EasyJet jest krytykowany za podwyższenie ceny biletu do Madrytu z 250 GBP do 1 tys. GBP w terminie rozegrania w stolicy Hiszpanii finału Ligi Mistrzów.
1 czerwca w finale Ligi Mistrzów spotkają się dwa angielskie kluby: Tottenham i Liverpool. Aby udać się na mecz rozgrywany w Madrycie kibice będą musieli sięgnąć głębiej do kieszeni. "Tania" linia EasyJet podwyższyła cenę biletów czterokrotnie. Wywołało to falę krytyki. Prezes Johan Lundgren odrzuca ją jedna i tłumaczy, że to skutek ogromnego popytu.
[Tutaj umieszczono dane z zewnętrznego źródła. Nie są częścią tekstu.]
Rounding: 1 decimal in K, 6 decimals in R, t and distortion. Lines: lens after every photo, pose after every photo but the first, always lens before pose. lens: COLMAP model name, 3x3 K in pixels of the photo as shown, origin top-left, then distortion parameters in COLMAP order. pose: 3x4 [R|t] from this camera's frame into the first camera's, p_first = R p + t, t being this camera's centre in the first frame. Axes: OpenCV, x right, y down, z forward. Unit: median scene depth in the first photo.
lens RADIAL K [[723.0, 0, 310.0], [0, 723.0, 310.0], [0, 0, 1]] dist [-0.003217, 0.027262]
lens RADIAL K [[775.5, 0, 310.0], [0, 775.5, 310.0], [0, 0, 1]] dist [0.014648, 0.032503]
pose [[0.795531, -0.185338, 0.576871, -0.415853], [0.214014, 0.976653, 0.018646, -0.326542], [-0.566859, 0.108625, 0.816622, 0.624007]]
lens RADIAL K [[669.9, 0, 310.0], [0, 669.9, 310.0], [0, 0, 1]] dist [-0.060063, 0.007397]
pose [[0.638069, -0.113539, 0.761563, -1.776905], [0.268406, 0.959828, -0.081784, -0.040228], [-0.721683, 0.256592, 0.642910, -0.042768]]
- W ten sposób działa ten system – podkreślił.
Przypomniał, że jego linia przewiozła 42 mln pasażerów w sezonie zimowym , a 65 proc. z nich zapłaciło 50 GBP lub nawet mniej.
- Cały obraz cenowy jest bardzo dynamiczny – powiedział Lundgren podkreślając, że przy szczytowym zainteresowaniu przewoźnik w sześć sekund sprzedaje bilety na cały samolot. – Tak szybko to się dzieje i tak szybko reaguje system – dodał.